Q: I have attended three of your post-polio conferences in the South and am a member of a large Southern post-polio support group. I was the only African American at those conferences and am the only black person in my
support group. In fact, I've never met another African-American who had
polio. Could it be that few black people got polio?
It has always been amazing to me that I have met only a handful of
African-American polio survivors during the past 18 years as I've spoken to
post-polio conferences across America. It is also remarkable that only about
two percent of the patients treated at the The Post-Polio Institute are
African-American.
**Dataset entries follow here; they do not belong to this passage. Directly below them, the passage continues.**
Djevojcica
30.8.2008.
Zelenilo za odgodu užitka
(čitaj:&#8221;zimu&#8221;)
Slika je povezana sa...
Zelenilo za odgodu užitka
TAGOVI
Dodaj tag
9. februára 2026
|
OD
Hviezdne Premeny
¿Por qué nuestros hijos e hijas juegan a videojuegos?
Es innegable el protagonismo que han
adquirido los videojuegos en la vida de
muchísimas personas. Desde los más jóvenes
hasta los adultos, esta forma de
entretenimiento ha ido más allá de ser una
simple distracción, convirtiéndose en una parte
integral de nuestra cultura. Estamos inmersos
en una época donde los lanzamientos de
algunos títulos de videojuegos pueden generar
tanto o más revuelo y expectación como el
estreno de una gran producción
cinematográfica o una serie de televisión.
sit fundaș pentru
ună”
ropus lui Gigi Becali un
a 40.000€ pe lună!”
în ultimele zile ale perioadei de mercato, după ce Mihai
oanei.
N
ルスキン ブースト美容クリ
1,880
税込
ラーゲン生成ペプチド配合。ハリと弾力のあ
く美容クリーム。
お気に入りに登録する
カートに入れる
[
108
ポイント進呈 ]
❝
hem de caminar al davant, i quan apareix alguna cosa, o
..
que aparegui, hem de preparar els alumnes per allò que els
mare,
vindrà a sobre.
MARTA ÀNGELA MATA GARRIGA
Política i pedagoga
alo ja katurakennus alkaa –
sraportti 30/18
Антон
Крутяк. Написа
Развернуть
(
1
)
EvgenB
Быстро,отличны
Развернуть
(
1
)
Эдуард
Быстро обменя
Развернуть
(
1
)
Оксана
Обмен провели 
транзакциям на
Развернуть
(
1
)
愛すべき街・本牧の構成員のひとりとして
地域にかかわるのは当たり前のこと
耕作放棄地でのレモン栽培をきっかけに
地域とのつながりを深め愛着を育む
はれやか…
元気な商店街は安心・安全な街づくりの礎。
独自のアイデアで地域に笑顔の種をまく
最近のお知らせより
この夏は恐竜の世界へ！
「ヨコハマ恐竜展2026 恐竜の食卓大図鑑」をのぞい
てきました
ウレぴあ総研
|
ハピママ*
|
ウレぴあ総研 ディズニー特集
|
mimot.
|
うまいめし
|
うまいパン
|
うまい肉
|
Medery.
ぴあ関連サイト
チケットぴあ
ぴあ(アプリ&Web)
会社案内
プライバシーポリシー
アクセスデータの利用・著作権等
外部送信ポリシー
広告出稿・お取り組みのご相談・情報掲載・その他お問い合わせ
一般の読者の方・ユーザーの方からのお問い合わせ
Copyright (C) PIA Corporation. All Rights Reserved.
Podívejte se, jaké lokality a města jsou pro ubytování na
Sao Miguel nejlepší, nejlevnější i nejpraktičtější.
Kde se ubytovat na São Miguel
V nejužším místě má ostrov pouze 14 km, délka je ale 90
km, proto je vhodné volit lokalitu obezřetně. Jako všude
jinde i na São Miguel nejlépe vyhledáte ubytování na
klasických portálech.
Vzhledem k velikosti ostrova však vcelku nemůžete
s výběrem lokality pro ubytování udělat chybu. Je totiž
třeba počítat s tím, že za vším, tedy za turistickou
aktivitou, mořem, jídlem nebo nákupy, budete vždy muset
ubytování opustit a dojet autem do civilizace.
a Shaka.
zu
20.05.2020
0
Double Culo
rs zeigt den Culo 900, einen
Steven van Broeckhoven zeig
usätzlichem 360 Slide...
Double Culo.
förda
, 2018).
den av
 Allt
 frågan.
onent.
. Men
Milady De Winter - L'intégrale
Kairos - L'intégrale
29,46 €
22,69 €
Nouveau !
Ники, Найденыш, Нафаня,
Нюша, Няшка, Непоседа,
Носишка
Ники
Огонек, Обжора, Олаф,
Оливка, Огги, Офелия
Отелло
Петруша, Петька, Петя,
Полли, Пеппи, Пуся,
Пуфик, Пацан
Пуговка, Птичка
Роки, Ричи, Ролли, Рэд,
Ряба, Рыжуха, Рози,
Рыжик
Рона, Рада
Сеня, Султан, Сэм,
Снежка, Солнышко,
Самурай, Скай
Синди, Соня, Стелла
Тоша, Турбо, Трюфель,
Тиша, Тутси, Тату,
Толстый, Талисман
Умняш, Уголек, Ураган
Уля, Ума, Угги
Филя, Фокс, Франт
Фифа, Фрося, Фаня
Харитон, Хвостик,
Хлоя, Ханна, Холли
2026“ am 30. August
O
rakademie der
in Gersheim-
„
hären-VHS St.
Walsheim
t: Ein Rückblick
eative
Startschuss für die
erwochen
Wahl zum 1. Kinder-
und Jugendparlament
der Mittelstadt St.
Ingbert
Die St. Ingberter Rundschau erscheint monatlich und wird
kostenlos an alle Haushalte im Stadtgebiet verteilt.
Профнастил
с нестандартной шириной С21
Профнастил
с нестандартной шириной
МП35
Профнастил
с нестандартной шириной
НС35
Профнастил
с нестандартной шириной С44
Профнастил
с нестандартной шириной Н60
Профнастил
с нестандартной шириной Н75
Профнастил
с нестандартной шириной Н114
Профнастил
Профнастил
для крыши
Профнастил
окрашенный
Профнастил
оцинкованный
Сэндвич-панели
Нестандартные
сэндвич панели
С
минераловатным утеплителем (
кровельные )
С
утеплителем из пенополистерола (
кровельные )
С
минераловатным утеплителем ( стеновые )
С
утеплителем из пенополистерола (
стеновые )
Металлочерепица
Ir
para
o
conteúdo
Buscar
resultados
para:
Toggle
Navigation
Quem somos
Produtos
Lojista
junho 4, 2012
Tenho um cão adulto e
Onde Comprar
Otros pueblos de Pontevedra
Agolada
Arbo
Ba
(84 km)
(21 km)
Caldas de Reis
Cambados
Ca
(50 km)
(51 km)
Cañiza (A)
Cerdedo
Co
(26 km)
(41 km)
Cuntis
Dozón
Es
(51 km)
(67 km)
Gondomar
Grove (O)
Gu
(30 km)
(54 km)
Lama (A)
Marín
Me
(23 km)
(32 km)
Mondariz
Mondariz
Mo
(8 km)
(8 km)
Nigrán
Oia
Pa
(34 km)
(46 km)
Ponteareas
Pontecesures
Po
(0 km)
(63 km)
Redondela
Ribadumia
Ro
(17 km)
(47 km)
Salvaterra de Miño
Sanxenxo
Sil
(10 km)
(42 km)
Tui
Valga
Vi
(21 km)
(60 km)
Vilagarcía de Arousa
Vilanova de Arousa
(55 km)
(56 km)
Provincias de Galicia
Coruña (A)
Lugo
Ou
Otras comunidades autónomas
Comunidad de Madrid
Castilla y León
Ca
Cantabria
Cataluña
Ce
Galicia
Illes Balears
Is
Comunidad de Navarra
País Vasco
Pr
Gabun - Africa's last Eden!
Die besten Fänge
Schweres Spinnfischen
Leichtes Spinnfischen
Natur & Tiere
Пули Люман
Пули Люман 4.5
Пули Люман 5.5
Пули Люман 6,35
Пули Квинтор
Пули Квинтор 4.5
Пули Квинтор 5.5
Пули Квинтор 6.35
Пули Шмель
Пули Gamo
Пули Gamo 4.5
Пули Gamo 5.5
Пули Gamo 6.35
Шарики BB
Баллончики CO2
This poses the fascinating possibility that there is
something about race, something in the genes, that makes some people less
likely to get polio.
In 1935 the U.S. Public Health Service canvassed 200,000 households asking
about polio. The survey found that 265 percent more white than
African-American children had contracted polio. This striking difference
could not be explained by greater poverty among African-Americans. In Hawaii
between 1938 and 1947, whites had almost three times more polio than
Japanese, about four times more polio than Chinese and nearly six times more
polio than Filipino residents. And there's another decidedly genetic factor
associated with polio: The 1935 survey found that 40 percent more males than
females got polio.
There are many ways your genes could have made you more susceptible to
polio. If the immune system were less active or responded less quickly when
the poliovirus entered the bloodstream, you might not as quickly have made
the number of poliovirus antibodies needed to stop neurons from being
infected. An even more intriguing genetic factor is the fact that a
poliovirus receptor (PVR) must exist on a neuron in order for poliovirus to
get inside that neuron and do damage. It may be that the PVR gene, which is
on chromosome 19, is more active in white males and least active in
African-American females. Of course there are a host of non-genetic factors
that determine who will get polio: the strength of the poliovirus, how much
virus gets inside of you, as well as both physical and emotional stress.
And, as evidenced by your own experience and the fact that polio is still
epidemic in Africa, neither African-Americans nor Africans are immune from
polio. One of the promises of genetic engineering is the possibility of
turning off the PVR gene. Without poliovirus receptors there could be no
poliovirus infection of neurons and no need for a polio vaccine.